With the endless onslaught of reissues, unreleased demos, and expansive box set releases that have followed in the wake of Bowie’s passing, it is clear that any iota of material that he worked on over the years is worthy of widespread release. In fact, audiences seem desperate to soak up as much of the Starman’s work as possible; he was so beloved by fans that the lack of new material since his death has been hard for many to handle. However, that wasn’t always the case within Bowie’s career.
In hindsight, it is easy to heap praise on any number of Bowie’s era-defining, life-changing albums, from The Rise and Fall of Ziggy Stardust and the Spiders from Mars, to Low, Scary Monsters, and even his 21st-century material, like the obituarial Blackstar. If we are all honest with ourselves, though, the songwriter had his fair share of lacklustre albums and forgettable projects, too.
Bowie’s 1987 record Never Let Me Down, for example, probably represents the worst of his discography, reflecting just how far the songwriter had fallen from the dizzying heights of his Aladdin Sane glam era, or the genius of his Berlin period a few years later. Even Bowie himself was aware of just how dismal that record was, and he took a number of years away from the recording studio in order to recuperate and revitalise his career. However, that journey didn’t exactly go to plan.
Although Bowie did return to the music industry during the 1990s, he didn’t come back to the hero’s welcome he deserved, or perhaps expected.
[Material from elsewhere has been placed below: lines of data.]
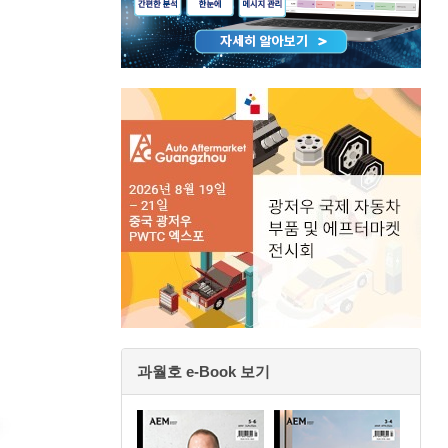
과월호 e-Book 보기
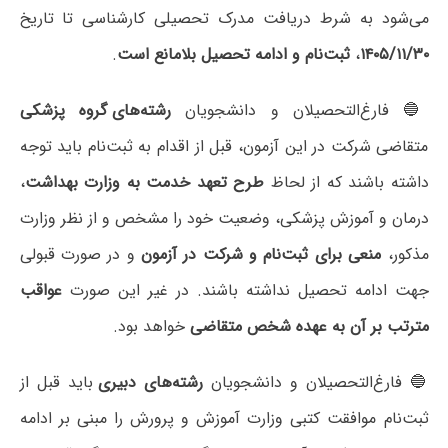
می‌شود به شرط دریافت مدرک تحصیلی کارشناسی تا تاریخ
۱۴۰۵/۱۱/۳۰
،
ثبت‌نام و ادامه تحصیل بلامانع است
.
🔵 فارغ‌التحصیلان و دانشجویان
رشته‌های گروه پزشکی
متقاضی شرکت در این آزمون، قبل از اقدام به ثبت‌نام باید توجه
داشته باشند که از لحاظ
طرح تعهد خدمت به وزارت بهداشت
،
درمان و آموزش پزشکی، وضعیت خود را مشخص و از نظر وزارت
مذکور،
منعی برای ثبت‌نام و شرکت در آزمون
و در صورت قبولی
جهت ادامه تحصیل نداشته باشند. در غیر این صورت
عواقب
مترتب بر آن به عهده شخص متقاضی
خواهد بود.
🔵 فارغ‌التحصیلان و دانشجویان
رشته‌های دبیری
باید قبل از
ثبت‌نام موافقت کتبی وزارت آموزش و پرورش را مبنی بر ادامه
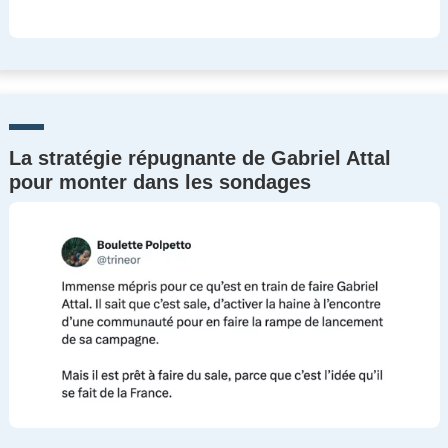
La stratégie répugnante de Gabriel Attal
pour monter dans les sondages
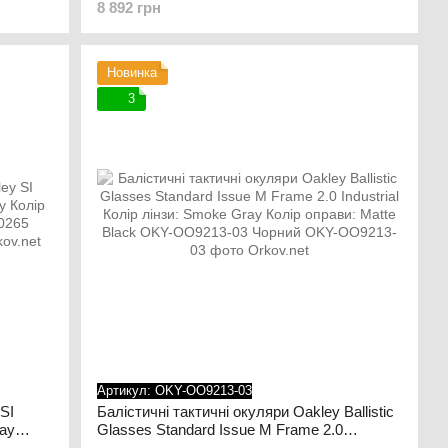
8 892 грн
in Tan
05 Dark Bone
Новинка
3
Артикул: OKY-OO9213-03
SI
Балістичні тактичні окуляри Oakley Ballistic
ray
Glasses Standard Issue M Frame 2.0
452-
Industrial Колір лінзи: Smoke Gray Колір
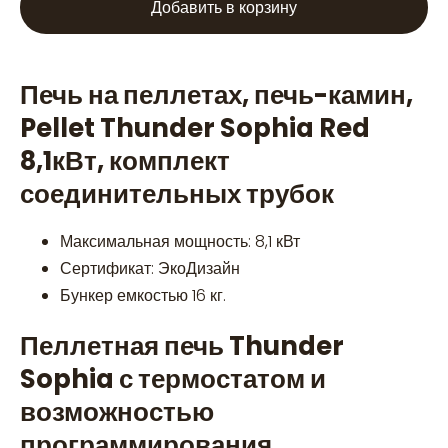
Добавить в корзину
Печь на пеллетах, печь-камин,
Pellet Thunder Sophia Red
8,1кВт, комплект
соединительных трубок
Максимальная мощность: 8,1 кВт
Сертификат: ЭкоДизайн
Бункер емкостью 16 кг.
Пеллетная печь Thunder
Sophia с термостатом и
возможностью
программирования.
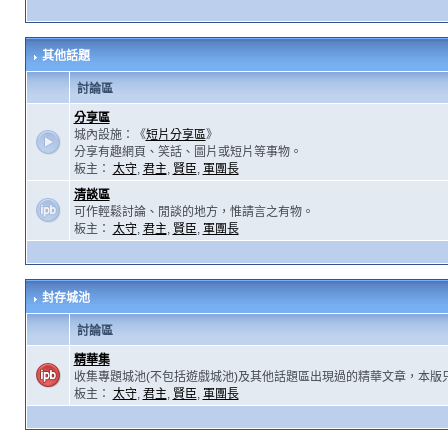
其他話題
討論區
分享區
城內設施：《
短片分享區
》
分享有趣網頁、笑話、圖片或短片等事物。
板主：
太守
,
君主
,
賢臣
,
軍團長
清談區
可作輕鬆討論、閒談的地方，惟請言之有物。
板主：
太守
,
君主
,
賢臣
,
軍團長
封存城池
討論區
精華集
收集專題城池(不包括遊戲城池)及其他話題區出現過的精華文章，本版
板主：
太守
,
君主
,
賢臣
,
軍團長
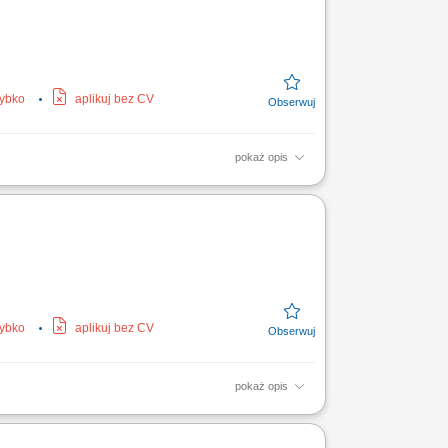
zybko
aplikuj bez CV
pokaż opis
anie wprowadzania dokumentów do systemu
ch, samodzielne...
zybko
aplikuj bez CV
pokaż opis
kumentów w systemie Enova;
rtów dla instytucji publicznych;...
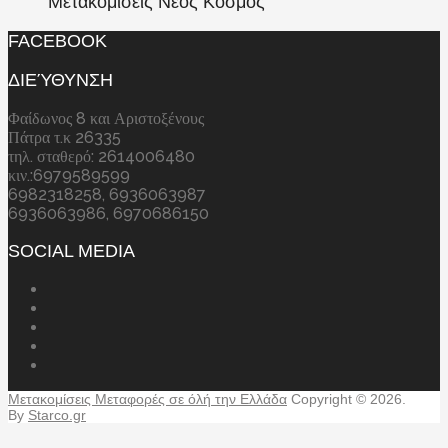
Μετακομίσεις Νέος Κόσμος
FACEBOOK
ΔΙΕΎΘΥΝΣΗ
Φαίδωνος 8 και Αριστοξένους
Πάτρα τ.κ 26335
τηλ. σταθερό: 2614006480
κιν.:6979589599
6982318258, 6936063987
6936063986, 6970686150
SOCIAL MEDIA
Μετακομίσεις Μεταφορές σε όλή την Ελλάδα
Copyright © 2026.
By
Starco.gr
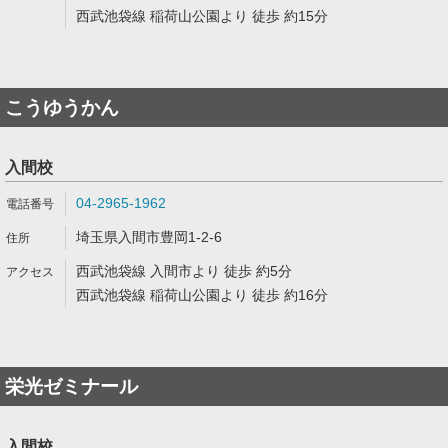
西武池袋線 稲荷山公園より 徒歩 約15分
こうゆうかん
入間校
04-2965-1962
埼玉県入間市豊岡1-2-6
西武池袋線 入間市より 徒歩 約5分
西武池袋線 稲荷山公園より 徒歩 約16分
栄光ゼミナール
入間校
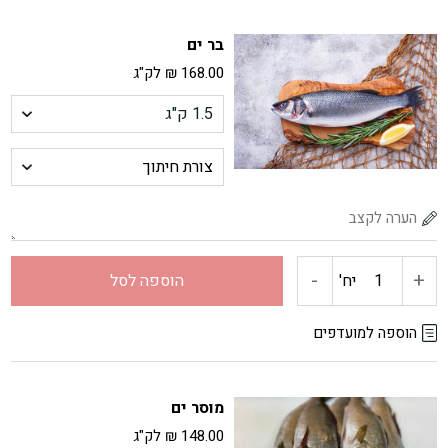
פילה
בר ים
לוקוס
168.00
₪
לק"ג
-
+
כמות
יח'
הוספה לסל
של
הוספה למועדפים
בר
מוסר ים
ים
148.00
₪
לק"ג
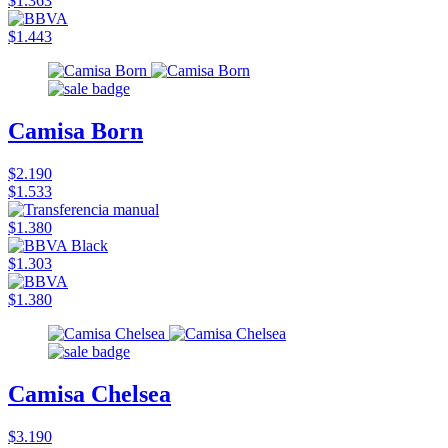
$1.363
$1.443
Camisa Born
$2.190
$1.533
$1.380
$1.303
$1.380
Camisa Chelsea
$3.190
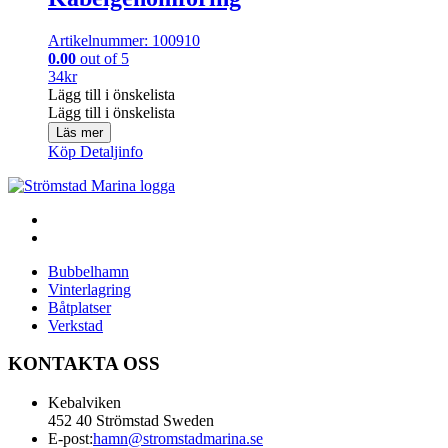
Artikelnummer: 100910
0.00
out of 5
34
kr
Lägg till i önskelista
Lägg till i önskelista
Läs mer
Köp
Detaljinfo
Bubbelhamn
Vinterlagring
Båtplatser
Verkstad
KONTAKTA OSS
Kebalviken
452 40 Strömstad Sweden
E-post:
hamn@stromstadmarina.se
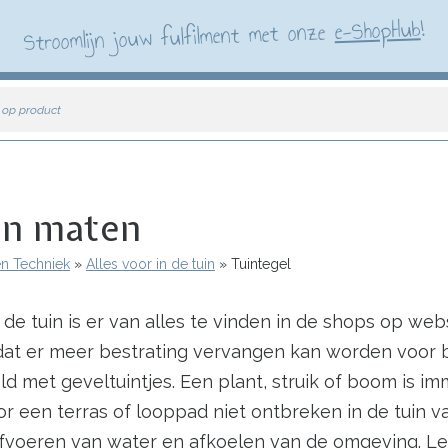
!
e-ShopHub
Stroomlijn jouw fulfilment met onze
 op product
 en maten
en Techniek
Alles voor in de tuin
Tuintegel
 de tuin is er van alles te vinden in de shops op w
odat er meer bestrating vervangen kan worden voor 
ld met geveltuintjes. Een plant, struik of boom is i
oor een terras of looppad niet ontbreken in de tuin 
afvoeren van water en afkoelen van de omgeving. Le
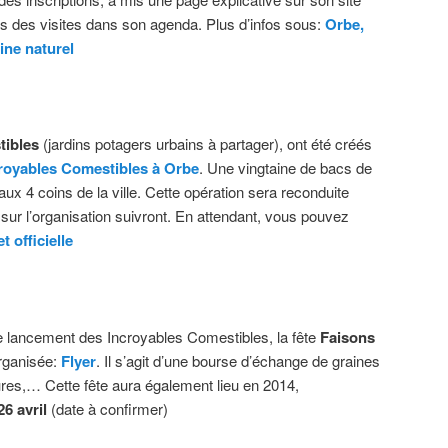
ates des visites dans son agenda. Plus d’infos sous:
Orbe,
ine naturel
tibles
(jardins potagers urbains à partager), ont été créés
royables Comestibles à Orbe
. Une vingtaine de bacs de
aux 4 coins de la ville. Cette opération sera reconduite
 sur l’organisation suivront. En attendant, vous pouvez
t officielle
e lancement des Incroyables Comestibles, la fête
Faisons
rganisée:
Flyer
. Il s’agit d’une bourse d’échange de graines
ures,… Cette fête aura également lieu en 2014,
6 avril
(date à confirmer)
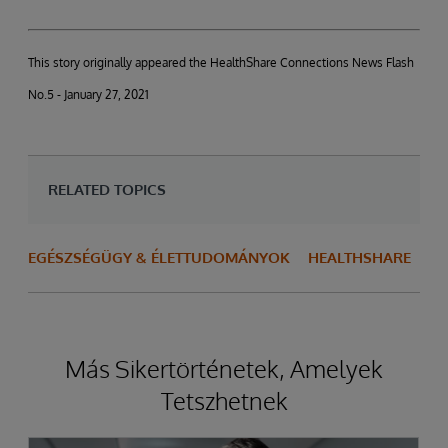
This story originally appeared the HealthShare Connections News Flash
No.5 - January 27, 2021
RELATED TOPICS
EGÉSZSÉGÜGY & ÉLETTUDOMÁNYOK
HEALTHSHARE
Más Sikertörténetek, Amelyek
Tetszhetnek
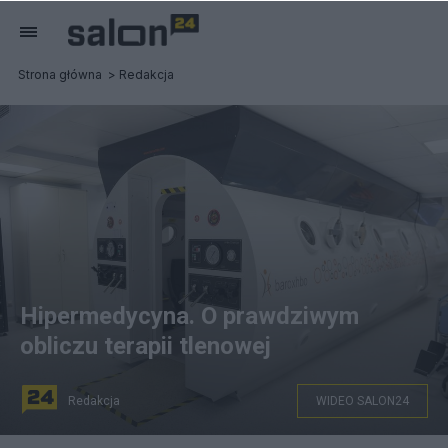
Strona główna
Redakcja
Hipermedycyna. O prawdziwym
obliczu terapii tlenowej
Redakcja
WIDEO SALON24
Komora hiperbaryczna, fot. PAP/Marcin Obara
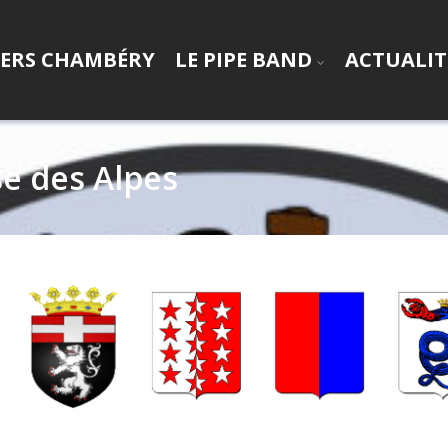
PERS CHAMBÉRY
LE PIPE BAND
ACTUALIT
e des Alpes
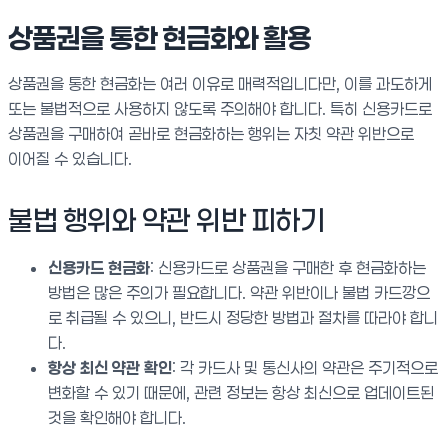
상품권을 통한 현금화와 활용
상품권을 통한 현금화는 여러 이유로 매력적입니다만, 이를 과도하게
또는 불법적으로 사용하지 않도록 주의해야 합니다. 특히 신용카드로
상품권을 구매하여 곧바로 현금화하는 행위는 자칫 약관 위반으로
이어질 수 있습니다.
불법 행위와 약관 위반 피하기
신용카드 현금화
: 신용카드로 상품권을 구매한 후 현금화하는
방법은 많은 주의가 필요합니다. 약관 위반이나 불법 카드깡으
로 취급될 수 있으니, 반드시 정당한 방법과 절차를 따라야 합니
다.
항상 최신 약관 확인
: 각 카드사 및 통신사의 약관은 주기적으로
변화할 수 있기 때문에, 관련 정보는 항상 최신으로 업데이트된
것을 확인해야 합니다.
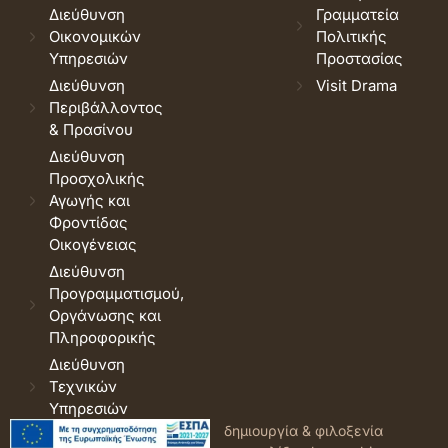
Διεύθυνση
Γραμματεία
Οικονομικών
Πολιτικής
Υπηρεσιών
Προστασίας
Διεύθυνση
Visit Drama
Περιβάλλοντος
& Πρασίνου
Διεύθυνση
Προσχολικής
Αγωγής και
Φροντίδας
Οικογένειας
Διεύθυνση
Προγραμματισμού,
Οργάνωσης και
Πληροφορικής
Διεύθυνση
Τεχνικών
Υπηρεσιών
© 2026 Δήμος Δράμας.
Όροι
δημιουργία & φιλοξενία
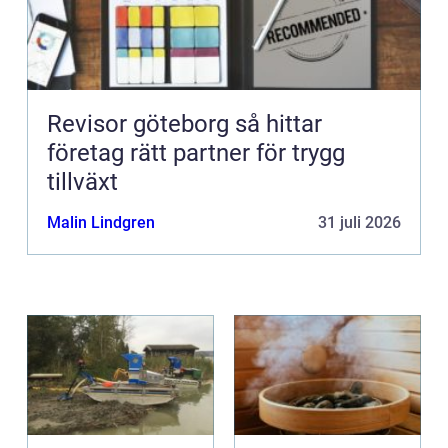
Revisor göteborg så hittar
företag rätt partner för trygg
tillväxt
Malin Lindgren
31 juli 2026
Despite a run of interesting, innovative records that re-established Bowie among the most original, inventive songwriters in musical history, the mainstream didn’t seem overly interested in what he had to say. The music industry had changed; Britpop was the prevailing power of the mid-1990s, a scene that prioritised youthful energy, not the profound ramblings of an established figure like David Bowie.
This lack of interest in Bowie’s new material culminated in the fact that the artist struggled to find anybody to distribute his 1995 Twin Peaks-inspired album Outside. “Nobody would take Outside when we first recorded it,” he said during a 1999 interview. “It was held back for a year until we could find somebody to distribute it in America, and by that time my enthusiasm was pretty thin on the ground.”
In the end, Outside did find American distribution, and although it didn’t become one of Bowie’s most beloved efforts, its ambitious composition and unique theming soon amassed a cult audience for the record, even if Bowie himself had already moved on by the time it was released.
Still, it is ludicrous to think, in the modern age, that any album by David Bowie ever struggled to find distribution, given how universally beloved the songwriter is. That reputation, of course, owes a lot to his earlier efforts in the glam rock age, but his mid-2000s output certainly played a role in revitalising his relevance after the lacklustre reception of records like Outside in the previous decade.